■ **Task directions**
Leave the pictures aside and copy all the data exactly.

Supplied data: Begin

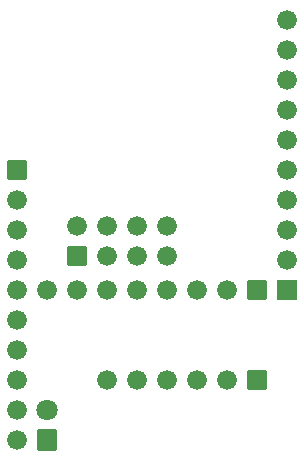
<source format=gbs>
G04 Layer: BottomSolderMaskLayer*
G04 EasyEDA v6.5.20, 2022-10-25 13:43:38*
G04 140ee39b9ffe45fd8fe92b6b1275b3e1,2b06a704b0b744f5a7d1a44ad6c904bc,10*
G04 Gerber Generator version 0.2*
G04 Scale: 100 percent, Rotated: No, Reflected: No *
G04 Dimensions in millimeters *
G04 leading zeros omitted , absolute positions ,4 integer and 5 decimal *
%FSLAX45Y45*%
%MOMM*%

%AMMACRO1*1,1,$1,$2,$3*1,1,$1,$4,$5*1,1,$1,0-$2,0-$3*1,1,$1,0-$4,0-$5*20,1,$1,$2,$3,$4,$5,0*20,1,$1,$4,$5,0-$2,0-$3,0*20,1,$1,0-$2,0-$3,0-$4,0-$5,0*20,1,$1,0-$4,0-$5,$2,$3,0*4,1,4,$2,$3,$4,$5,0-$2,0-$3,0-$4,0-$5,$2,$3,0*%
%ADD10C,1.6764*%
%ADD11R,1.6764X1.6764*%
%ADD12MACRO1,0.1016X0.7874X0.7874X0.7874X-0.7874*%
%ADD13MACRO1,0.1016X-0.7874X-0.85X-0.7874X0.85*%
%ADD14C,1.8016*%
%ADD15MACRO1,0.1016X-0.7874X0.7874X0.7874X0.7874*%
%ADD16MACRO1,0.1016X0.7874X-0.7874X-0.7874X-0.7874*%

%LPD*%
D10*
G01*
X2184400Y3975100D03*
G01*
X2184400Y3721100D03*
G01*
X2184400Y3467100D03*
G01*
X2184400Y3213100D03*
G01*
X2184400Y2959100D03*
G01*
X2184400Y2705100D03*
G01*
X2184400Y2451100D03*
G01*
X2184400Y2197100D03*
G01*
X2184400Y1943100D03*
D11*
G01*
X2184400Y1689100D03*
D10*
G01*
X-101600Y419100D03*
G01*
X-101600Y673100D03*
G01*
X-101600Y927100D03*
G01*
X-101600Y1181100D03*
G01*
X-101600Y1435100D03*
G01*
X-101600Y1689100D03*
G01*
X-101600Y1943100D03*
G01*
X-101600Y2197100D03*
G01*
X-101600Y2451100D03*
D12*
G01*
X-101600Y2705100D03*
D13*
G01*
X152400Y419101D03*
D14*
G01*
X152400Y673100D03*
D15*
G01*
X406400Y1981200D03*
D10*
G01*
X406400Y2235200D03*
G01*
X660400Y1981200D03*
G01*
X660400Y2235200D03*
G01*
X914400Y1981200D03*
G01*
X914400Y2235200D03*
G01*
X1168400Y1981200D03*
G01*
X1168400Y2235200D03*
D16*
G01*
X1930400Y1689100D03*
D10*
G01*
X1676400Y1689100D03*
G01*
X1422400Y1689100D03*
G01*
X1168400Y1689100D03*
G01*
X914400Y1689100D03*
G01*
X660400Y1689100D03*
G01*
X406400Y1689100D03*
G01*
X152400Y1689100D03*
G01*
X660400Y927100D03*
G01*
X914400Y927100D03*
G01*
X1168400Y927100D03*
G01*
X1422400Y927100D03*
G01*
X1676400Y927100D03*
D16*
G01*
X1930400Y927100D03*
M02*

</source>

Supplied data: End

■ **Task result**
<source format=gbs>
G04 Layer: BottomSolderMaskLayer*
G04 EasyEDA v6.5.20, 2022-10-25 13:43:38*
G04 140ee39b9ffe45fd8fe92b6b1275b3e1,2b06a704b0b744f5a7d1a44ad6c904bc,10*
G04 Gerber Generator version 0.2*
G04 Scale: 100 percent, Rotated: No, Reflected: No *
G04 Dimensions in millimeters *
G04 leading zeros omitted , absolute positions ,4 integer and 5 decimal *
%FSLAX45Y45*%
%MOMM*%

%AMMACRO1*1,1,$1,$2,$3*1,1,$1,$4,$5*1,1,$1,0-$2,0-$3*1,1,$1,0-$4,0-$5*20,1,$1,$2,$3,$4,$5,0*20,1,$1,$4,$5,0-$2,0-$3,0*20,1,$1,0-$2,0-$3,0-$4,0-$5,0*20,1,$1,0-$4,0-$5,$2,$3,0*4,1,4,$2,$3,$4,$5,0-$2,0-$3,0-$4,0-$5,$2,$3,0*%
%ADD10C,1.6764*%
%ADD11R,1.6764X1.6764*%
%ADD12MACRO1,0.1016X0.7874X0.7874X0.7874X-0.7874*%
%ADD13MACRO1,0.1016X-0.7874X-0.85X-0.7874X0.85*%
%ADD14C,1.8016*%
%ADD15MACRO1,0.1016X-0.7874X0.7874X0.7874X0.7874*%
%ADD16MACRO1,0.1016X0.7874X-0.7874X-0.7874X-0.7874*%

%LPD*%
D10*
G01*
X2184400Y3975100D03*
G01*
X2184400Y3721100D03*
G01*
X2184400Y3467100D03*
G01*
X2184400Y3213100D03*
G01*
X2184400Y2959100D03*
G01*
X2184400Y2705100D03*
G01*
X2184400Y2451100D03*
G01*
X2184400Y2197100D03*
G01*
X2184400Y1943100D03*
D11*
G01*
X2184400Y1689100D03*
D10*
G01*
X-101600Y419100D03*
G01*
X-101600Y673100D03*
G01*
X-101600Y927100D03*
G01*
X-101600Y1181100D03*
G01*
X-101600Y1435100D03*
G01*
X-101600Y1689100D03*
G01*
X-101600Y1943100D03*
G01*
X-101600Y2197100D03*
G01*
X-101600Y2451100D03*
D12*
G01*
X-101600Y2705100D03*
D13*
G01*
X152400Y419101D03*
D14*
G01*
X152400Y673100D03*
D15*
G01*
X406400Y1981200D03*
D10*
G01*
X406400Y2235200D03*
G01*
X660400Y1981200D03*
G01*
X660400Y2235200D03*
G01*
X914400Y1981200D03*
G01*
X914400Y2235200D03*
G01*
X1168400Y1981200D03*
G01*
X1168400Y2235200D03*
D16*
G01*
X1930400Y1689100D03*
D10*
G01*
X1676400Y1689100D03*
G01*
X1422400Y1689100D03*
G01*
X1168400Y1689100D03*
G01*
X914400Y1689100D03*
G01*
X660400Y1689100D03*
G01*
X406400Y1689100D03*
G01*
X152400Y1689100D03*
G01*
X660400Y927100D03*
G01*
X914400Y927100D03*
G01*
X1168400Y927100D03*
G01*
X1422400Y927100D03*
G01*
X1676400Y927100D03*
D16*
G01*
X1930400Y927100D03*
M02*

</source>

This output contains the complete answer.